Similarly if selected in accordance with Homoeopathic principles it will not only help in weight gain but also resolve any other underlying abnormalities found in proper physiological functioning of body. As the medicines work via improving constitution of a person.
Below are simplified guidelines to select few of the generally used common medicines which are easy to select that most of the instances are hard to fail and can help gain weight in individuals with below normal weight.
Abrotanum especially suited to person with Protein Energy Malnutrition, in ascending type of Marasmus, pot belly with lean thin arms and limbs, in person who eats well but still loses flesh Kwashiorker Protein Energy Malnutrition PEM , in person with Gouty Diathesis who lose muscles, in person who lose weight due to chronic Diarrhoea dysentery, linteric stool with visible undigested food particles in stools.
Alfa Alfa general homoeopathic tonic to improve digestion promote protien absorption and metabolism.
Ashwagandha / Withania promotes testosterone secretion thus promoting protien metabolism improving muscle mass and reducing fats
Natrum Mur weak lean malnourushed emaciated person with unhealthy skin and earthy complexion, irritability and depressive temperament causing weight loss.

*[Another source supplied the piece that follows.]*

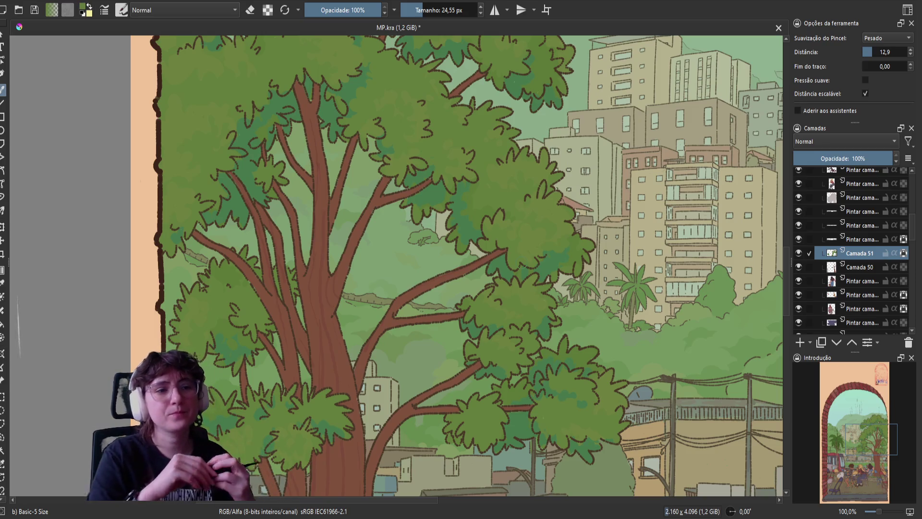
left_click_drag(500, 175, 469, 223)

Tuberculinum weightloss due to past or present tuberculosis
Phosphorus lean thin pale person with history of tuberculosis and sensitive to cold.
Arsenicum Album typically suited in patients with Obsessive Compulsive Disorders, bulemia nervosa, person stops eating due to fear fright and anxiety of death, disease or obesity.
Chelidonium Majus weight loss due to sluggish liver function
Lycopodium low body weight or weightloss due to liver disease or sluggish liver function.
Pulsatilla in women with depressing emotion weeping desposition pale fair complexion with tendency towards hyperacidity and tendency to catch cold easily.